On Mon, 2017-03-27 at 05:26 -0700, sa wrote:
> Dear Martin,
<snip>
> > > 2. and want to perform a check if the memory allocated to *p1 is between
> > > range (0 to 255)
> > > 3. and for q between p-q <4 && q between range (0 to 255)
> > > 4. and also check if p=q if i free p after allocation and then allocate
> > q.
> >
> > If you want to allocate memory in your model I would recommend using
> > malloc / free as you will then get leak checking and the rest of the
> > memory allocation checks.
> >
> > *My aim here is to write some formula's or constraints like*
> *(1. for p1 using malloc, anywhere in the heap ---------p1 belongs between
> 0 to 255*
> * 2. p2 using malloc ------p1-p2 <4 && p2 Belongs **between ** 0 to255)*
Pointer arithmetic like this is supported but malloc will return
non-overlapping segments so I'm not sure this can occur.
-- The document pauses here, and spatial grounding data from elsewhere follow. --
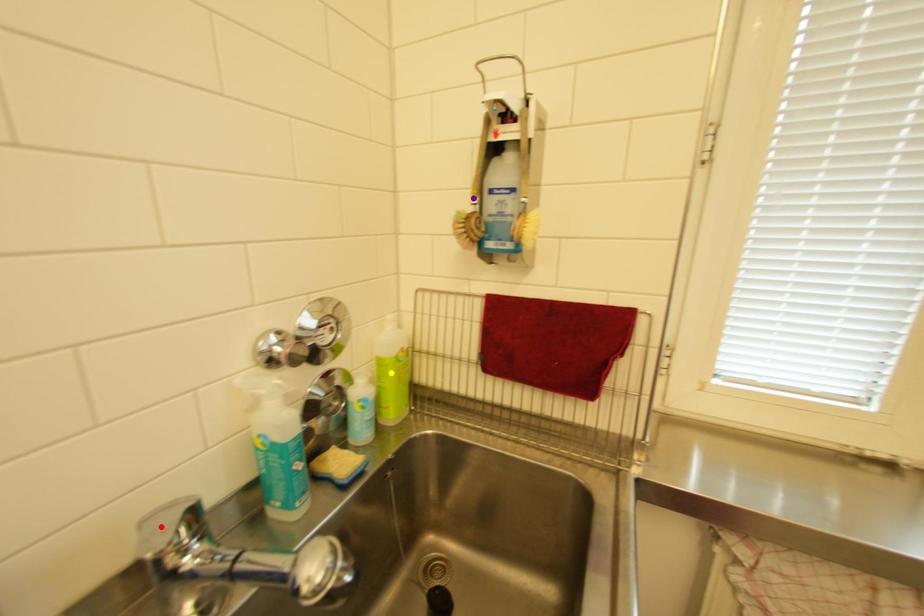
Order these from nearest to farthest:
1. purple point
2. yellow point
3. red point

red point
purple point
yellow point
> *and implement them so that the memory allocated using malloc is random and
> not as obvious as it is in CBMC. *
> *If i have not mistaken then CBMC just allocates memory chunk after chunk
> when i use malloc, i want to make this allocation random so that
> vulnerability doesnt occur. Please let me know if there is a way to do
> this.*
>
> *Thanks in advance...*
So the way memory allocation is modelled in CPROVER is that it uses a
number of 'blocks' each of which is writable at a (large) number of
offsets. Each call to malloc (__CPROVE_malloc specifically) creates a
new one of these. Reads and writes need to know the block and offset.
So that pointer arithmetic works easily and so that some type unsafe
access to pointers work, we pack these into pointer values. This will
give the impression of sequentially allocated blocks while in practice
the memory model doesn't assume a contiguous address space. It's not an
ideal system but it works reasonably well. Errors that could result in
memory "corruption" can be caught with --bounds-check and
--pointer-check.
Your question seems to be about the particular bit patterns used for
pointers. I'm not sure these are actually accessible in ISO C without
undefined behaviour. Thus programs that depend on these are likely to
be non-portable (at best) or unstable (at worst) given things like ASLR.
Changing the bit pattern we use would be possible but might require
changes at the encoding level which is not simple. Alternatively,
allocate one block with malloc and then hand out parts of it as you
want, giving the non-deterministic behaviour you want.